El palmarés ganó todavía más lustre si cabe por el partidazo que se vio en Galarreta. Hubo de todo; grandes tantos, emoción, dureza, nervios, presión, hasta algunos fallos comprensibles y, sobre todo, un tanto que marcó sin duda la final. Barrenetxea comenzó como un tiro y se adelantó 2-6 y 3-7 en un partido que estaba siendo poco peloteado. El primer peloteo llegó en el 2-3. Hasta ese momento todos los tantos se habían decidido con el saque o al resto, pero en el 6-7 se produjo el tanto del campeonato junto al último.

Ambos pelotaris pelotearon una barbaridad, llevaron pelotazos imposibles y al final cayó del lado del pamplonés que se tiraba y terminaba un tanto terrible. Terrible por el cansancio que produjo y marcó el devenir de la final.

En un principio afectó más al zaguero, ya que tuvo que correr más dentro del tanto, pero a la larga el más perjudicado fue Urriza. Los dos necesitaron un parón de hasta cinco minutos para recuperarse.

Barrenetxea veía como su ventaja se reducía al máximo e incluso como Urriza cogía una renta importante de cinco tantos en el 14-9 tras un parcial de 11-2. El público vio que había peligro de que se rompiera la final, pero por fortuna para los intereses de Barrenetxea el cuerpo le dio la vuelta.

Eso hizo que en el peloteo volviera la igualdad e incluso terminaba mejor los tantos el remontista que vestía de azul. Urriza se defendía como siempre de lujo, pero no acertaba a cruzar la pelota y le costaba terminar el tanto. Así, poco a poco, el marcador se fue estrechando hasta que la distancia volvía a ser mínima en el 18-17.

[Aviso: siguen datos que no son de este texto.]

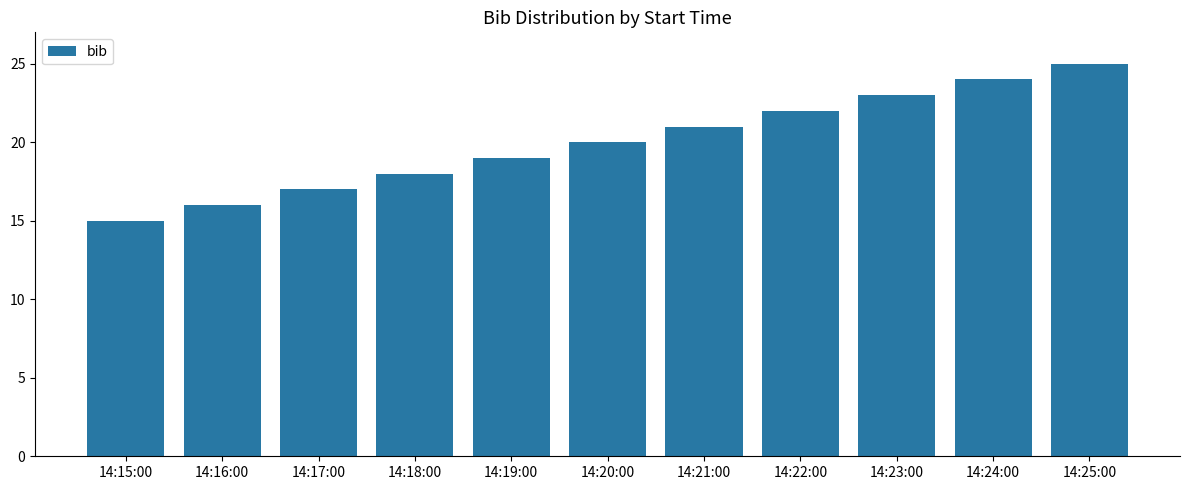

What is the smallest value displayed?

15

Hasta el 25-24 el partido se mantuvo en un pañuelo, pero se le veía a Barrenetxea más entero y a Urriza sacando los tantos de forma más trabajada. Solo en el 23-20 un error del zaguero hizo pensar al aficionado que lo podía pagar caro. No fue así.

Racha de saques

Se rehízo Barrenetxea y se acercó de nuevo a un tanto 25-24 y ahí sacó a relucir su mejor arma, el saque. Al inicio le funcionó, luego le costó acertar, pero como ocurre con los grandes sacadores volvió la racha y además en el mejor momento. Empató a 25 con un saque cruzado a los pies. Se adelantaba Urriza, pero empataban a 26 y ahí Barrenetxea conectó otros dos saques buenísimos que le dieron una ventaja de dos tantos cruciales.

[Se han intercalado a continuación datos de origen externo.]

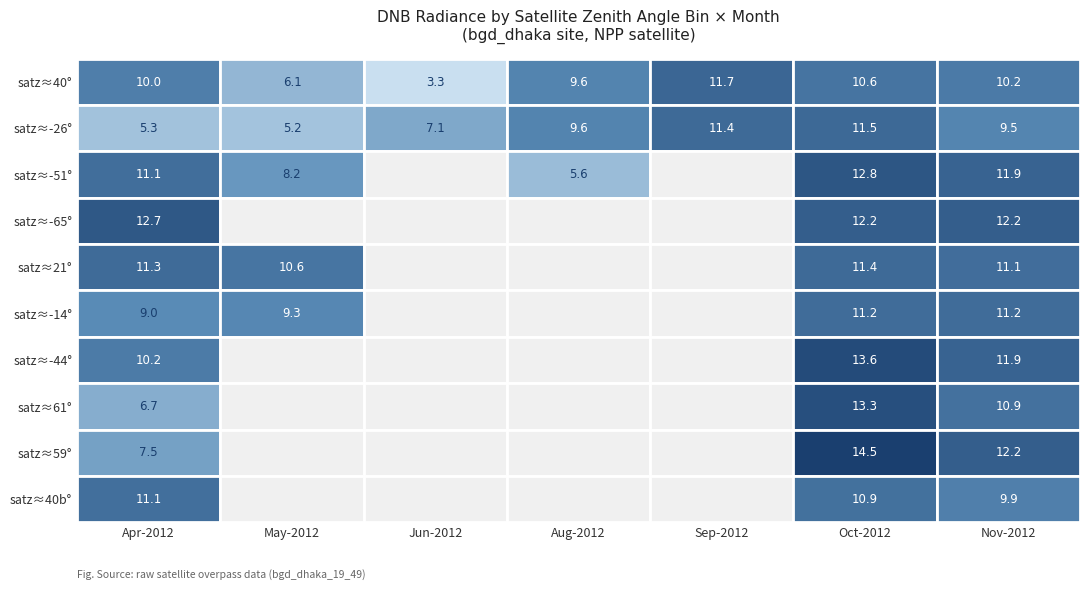

What is the spread (max minus min) of values at 3?

6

No se puso nervioso el hernaniarra y Urriza falló una pelota que le dejaba al borde de perder la final, 26-29. Hizo el 27, pero no pudo ir más allá. El último tanto fue el perfecto resumen de lo que fue la final. Dos pelotaris corriendo de un lado para otro llevando pelotas imposibles. Barrenetxea tuvo que terminar el tanto hasta tres veces, aunque las dos primeras las llevó de forma increíble Urriza, la segunda en la red digna de estudio, pero a la tercera pudo terminar en otro dos paredes brillante que le daba su primera txapela.

Habían pasado 75 minutos de puro espectáculo para el goce de los aficionados que se acercaron hasta Galarreta para ver la final del Torneo Kutxabank 2019.